Fellow /lit/izens, I'd like your help please.
Is there a book like Bloom's Western Canon that focuses only on the Greeks and the Romans - something like a comprehensive guide to their literature that goes beyond the usual recommendations (but without excluding them, of course)?
In other words: if one wanted to expend his whole life (or at least some decades) reading only the Greeks and the Romans, is there a guide to help him do this?
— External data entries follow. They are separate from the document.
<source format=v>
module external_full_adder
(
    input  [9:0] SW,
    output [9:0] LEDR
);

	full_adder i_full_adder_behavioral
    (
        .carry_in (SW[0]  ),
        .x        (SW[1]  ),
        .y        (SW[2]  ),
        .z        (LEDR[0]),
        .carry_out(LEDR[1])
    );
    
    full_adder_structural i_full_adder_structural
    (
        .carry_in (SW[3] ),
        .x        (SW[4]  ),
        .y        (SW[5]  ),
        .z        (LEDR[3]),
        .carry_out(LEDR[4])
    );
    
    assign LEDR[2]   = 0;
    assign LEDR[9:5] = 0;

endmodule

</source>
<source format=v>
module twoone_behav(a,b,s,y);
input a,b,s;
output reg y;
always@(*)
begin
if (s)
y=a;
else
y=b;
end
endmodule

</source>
>tfw no one cares about your question
Just study greek history. That one pomeroy book n the decent ancient greece guide mentions various poets, also that first poet thing. From thereon your knowledge builds itself automatically. If you want to dedicate your life towards the greeks and romans, then why try to follow an already set path?
>>9062402
Thanks for your help, but I'm not looking for their poetry alone.
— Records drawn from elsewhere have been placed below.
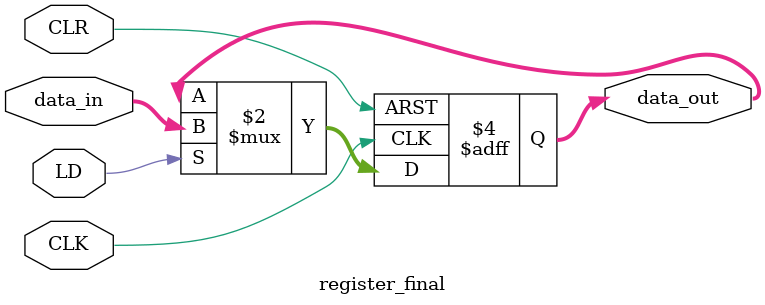
<source format=v>
`timescale 1ns / 1ps


// register to store output
module register_final(CLK, data_in, LD, CLR, data_out);

 input LD, CLR, CLK;
 input [31:0] data_in;
 output reg [31:0] data_out;
 
    always @(posedge CLR, posedge CLK)
    begin
         if (CLR)
            data_out <= 32'b0000000000000000_0000000000000000;
         else if(LD)
            data_out <= data_in;
    end

endmodule
</source>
I'd like to find a guide that had also the historians and their works, the philosophers, the dramatists, etc. Much like the Western Canon, as I mentioned before, but with this specific focus.
>>9061707
If you want to truly master all the brilliance of the Greeks, Romans, and greatest philosophers and minds of human history, there is actually only one book you have to read. Can you guess what that book is, /lit/?
>>9062967
The history book i mentioned names a lot of them. And besides. Just start with Hesiod and Homer, that should, if you want to do it thoroughly (which seems so, since you wis hto dedicate your life towads it) will take up enough time.
>>9063518
The Pomeroy book I think I know, but which is the "decent ancient greece guide" you mentioned earlier?
>>9061707
there isn't some huge ignored body of surviving works. I'd imagine Bloom's list hits most of it, if not, a google would probably get you there
>>9061707
It takes two years of heavy reading to read pretty much everything surviving from Antiquity. Four counting the Church fathers and Late Antiquity-bizarre era.
>>9061707
Learn Greek and Latin before you worry about any of that.
>>9061707
Just look at the Teubner catalog.
The Canon of Greeks and Romans, strictly defined, includes everything that was ever written by Greeks and Romans during a certain time period and much after. Teubner has most of it but still not all.
There are many excellent, usable literature surveys from the 19th century that talk about all the authors, of course of most of these authors only exist in quotations by grammarians and whatnot.
>>9065900
The catalog you mentioned looks very good as a big, complete list of works. It's not exactly what I'm looking for (I'd like something more like a cohesive guide), but it's a great source anyway. Thanks a lot for the recommendation.
>>9062975
The Bible!
>>9069166
Then it would be 66 books, my plebeian friend. And zero, if you counted literary value.